The Curlew Whistles No More For Arthur Chillew

The Detroit Free Press, November 6, 1906
Just the sound of Arthur Chillew's name sounds poetic. Even the first sentence of this short blurb is prosaic. But Mr. Curlew's death was anything but magnanimous, having died in the tent hospital at Eloise 109 years ago today. Probably from tuberculosis, as the tent hospital generally catered to, and then shipped to Maney's Morgue in old Detroit, where the cadavers always seemed to end up.
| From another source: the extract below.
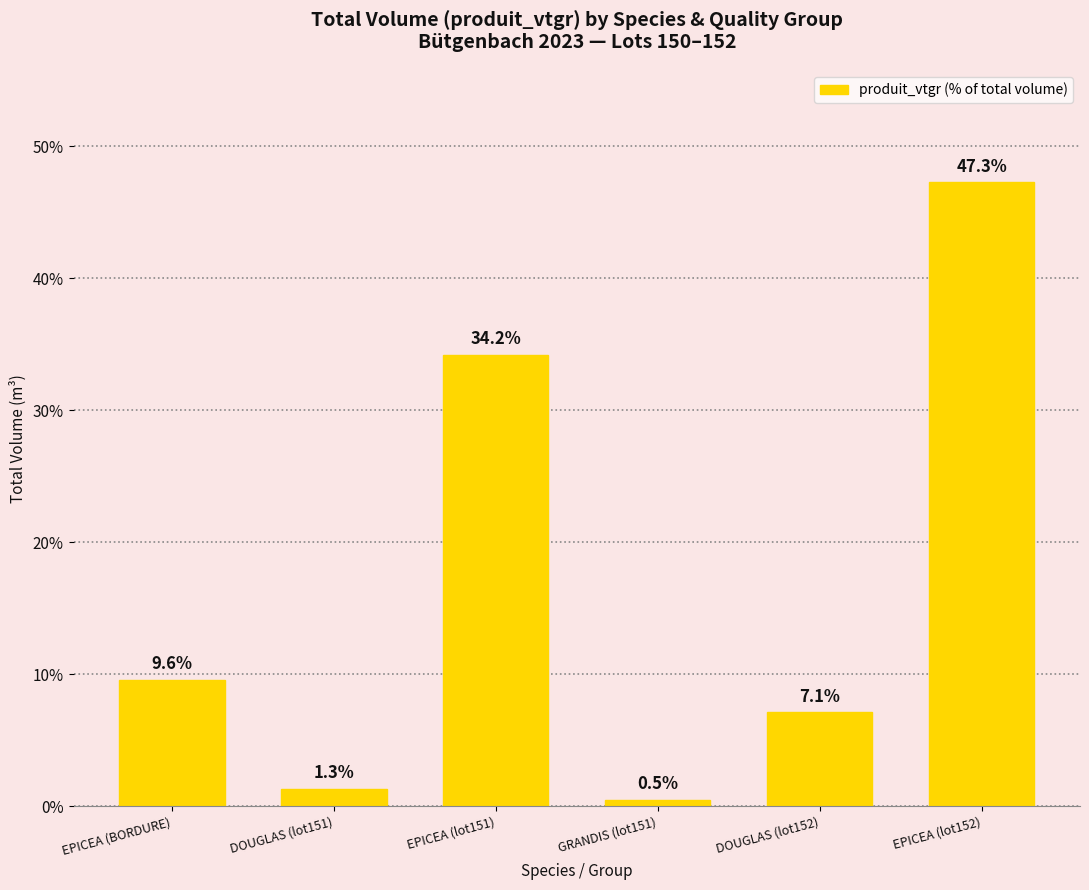

List the labels in order of value, largest first.

EPICEA (lot152), EPICEA (lot151), EPICEA (BORDURE), DOUGLAS (lot152), DOUGLAS (lot151), GRANDIS (lot151)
Yeah, there's no redemption in this epistle to the forgotten dead though the name Chillew made me think of the curlew's whistle in Robinson Jeffers's somber poem:

The Low Sky

No vulture is here, hardly a hawk,
Could long wings or great eyes fly
Under this low-lidded soft sky?

On the wide heather the curlew's whistle
Dies of its echo, it has no room
Under the low lid of this tomb.

But one to whom mind and imagination
Sometimes used to seem burdensome
Is glad to lie down awhile in the tomb.

Among stones and quietness
The mind dissolves without a sound,
The flesh drops into the ground.


Hardly a proper epitaph for the named dead of Eloise but it'll have to do until I have time to follow-up on Mr. Chillew.